Following a recent vote by member associations, CONIFA announced that Abkhazia, Sapmi, County of Nice, Karpatalya, Ellan Vannin (Isle of Man) and Székely Land would join hosts Northern Cyprus and automatic qualifiers Padania at the tournament.

“The 2017 European Football Cup will bring together some of our best teams for what promises to be an exciting week of competition,” said CONIFA President Per-Anders Blind. “We are grateful to the Kıbrıs Türk Futbol Federasyonu (KTFF), the governing body of football in Northern Cyprus, for their organisational efforts to date. The CONIFA family is looking forward to our visit in June!”

Northern Cyprus is a self-declared state in the north-eastern portion of Cyprus, popular with tourists due to its climate, beaches and history. Northern Cyprus proclaimed independence in 1983 and is recognised by Turkey.

“Northern Cyprus has a proud football history,” explained KTFF representative Orcun Kamali. “We have a strong semi-professional league on the island, and our national team finished third in the last CONIFA tournament. The decision to host the 2017 European Football Cup was an easy one.”

CONIFA is looking to build on a tremendously successful World Football Cup in 2016, which saw home-side Abkhazia lift the trophy following a thrilling final against Panjab. Over 100 accredited foreign journalists covered the tournament, while millions of people around the world engaged with CONIFA through social media during the event.

“Last year’s championship in Abkhazia was undoubtedly our biggest and best yet,” CONIFA General Secretary Sascha Düerkop said. “We are hoping to maintain that momentum with a successful tournament in Northern Cyprus, as we look towards another World Football Cup in 2018.”

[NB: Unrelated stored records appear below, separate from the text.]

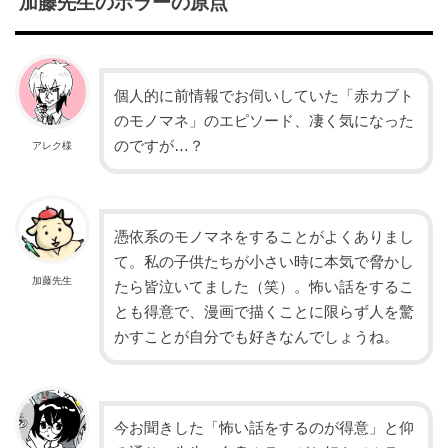
加藤先生のホラーの原点
個人的に前情報でお伺いしていた「赤カブト
のモノマネ」のエピソード、凄く気になった
のですが…？
アレク様
憑依系のモノマネをすることがよくありまし
て。私の子供たちが小さい時に本気で脅かし
加藤先生
たら皆泣いてました（笑）。怖い話をするこ
とも得意で、漫画で描くことに限らず人を驚
かすことが自分でも好きなんでしょうね。
今お聞きした「怖い話をするのが得意」と仰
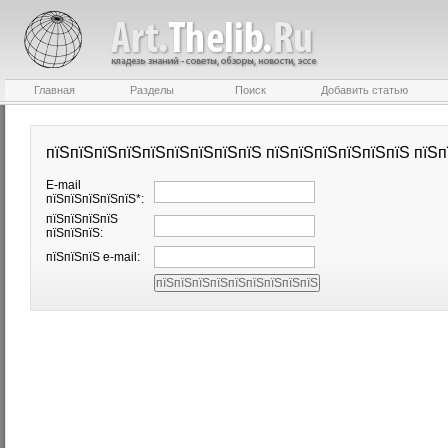
Главная
Разделы
Поиск
Добавить статью
пїЅпїЅпїЅпїЅпїЅпїЅпїЅпїЅпїЅ пїЅпїЅпїЅпїЅпїЅпїЅ пїЅп
E-mail
пїЅпїЅпїЅпїЅпїЅ*:
пїЅпїЅпїЅпїЅ
пїЅпїЅпїЅ:
пїЅпїЅпїЅ e-mail:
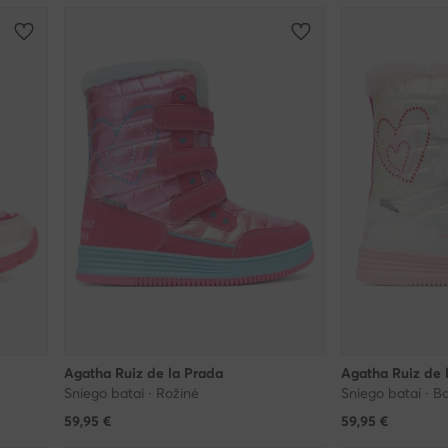
Agatha Ruiz de la Prada
Agatha Ruiz de 
Sniego batai · Rožinė
Sniego batai · Ba
59,95
€
59,95
€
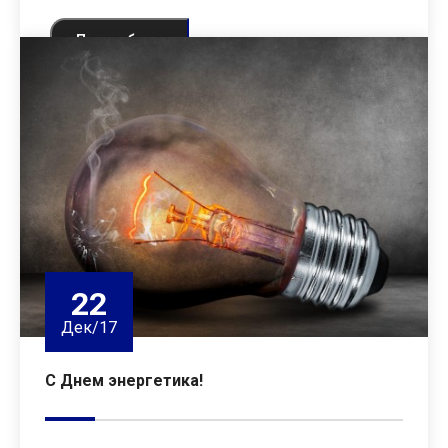
Подробнее
22
Дек/17
С Днем энергетика!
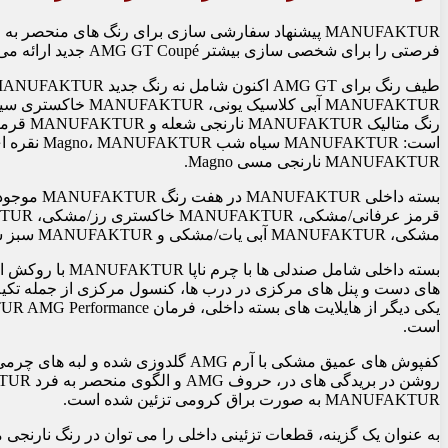
MANUFAKTUR پیشنهاد سفارشی سازی برای رنگ های منحصر 
فرصتی را برای شخصی سازی بیشتر AMG GT Coupé جدید ارائه می دهد.
رنگ متال
MANUFAKTUR نارنجی مسی Magno.
مشکی، MANUFAKTUR آبی یات/مشکی و MANUFAKTUR سبز سایه/مشکی.
های دست و پنل های مرکزی در درب ها، کنسول مرکزی از جمله تکیه
است.
MANUFAKTUR به صورت براق کرومی تزئین شده است.
به عنوان یک گزینه، قطعات تزئینی داخلی را می توان در رنگ نارنجی مسی MANUFAKTUR مطابق با رنگ بیرونی مربوطه سف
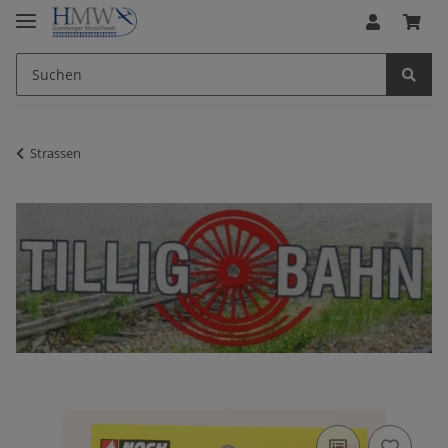
Strassen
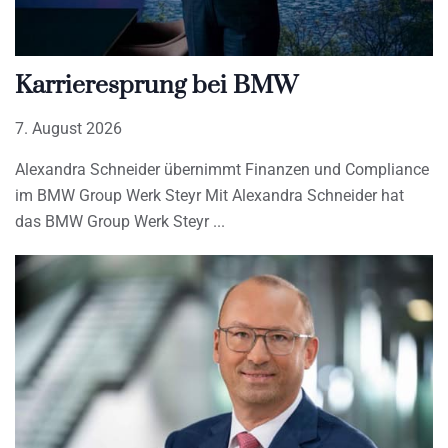
Karrieresprung bei BMW
7. August 2026
Alexandra Schneider übernimmt Finanzen und Compliance
im BMW Group Werk Steyr Mit Alexandra Schneider hat
das BMW Group Werk Steyr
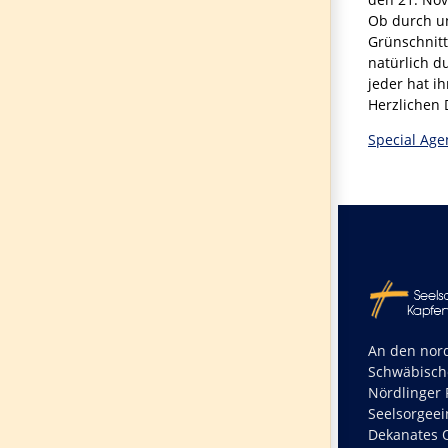
Ob durch un
Grünschnitt
natürlich d
jeder hat i
Herzlichen 
Special Age
An den nord
Schwäbisch
Nördlinger R
Seelsorgeei
Dekanates O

CONIFA is an international football federation for teams outside of FIFA, with members including states, de facto states, regions, minority groups and sports-isolated territories. CONIFA is a non-profit organisation registered in Sweden.

CONIFA Heads North For Its Newest Member

As we enter a new year, a new member has joined the CONIFA family: we are extremely proud to welcome Skåneland (Scania) as a member of CONIFA. Skåneland was unanimously approved by CONIFA’s Executive Committee on January 11, 2017.

Skåneland is situated on the southern part of the Scandinavian peninsula. Its area covers about 21,000 sq. kilometres. The historic Scania consists of four provinces – Skåne, Halland, Blekinge (today part of Sweden) and the Island of Bornholm (today part of Denmark). The present day population of Scania is about 1.5 millions. Neither the Territory of Scania nor the Scanians have any legal status in the State of Sweden. The Scanian language is not recognised by the State and is not subjected to sufficient legal protection.

The Scanian Football Federation (abbreviated: SFF) was founded 2010. The organization became a member of the now-defunct N.F.-Board in 2011.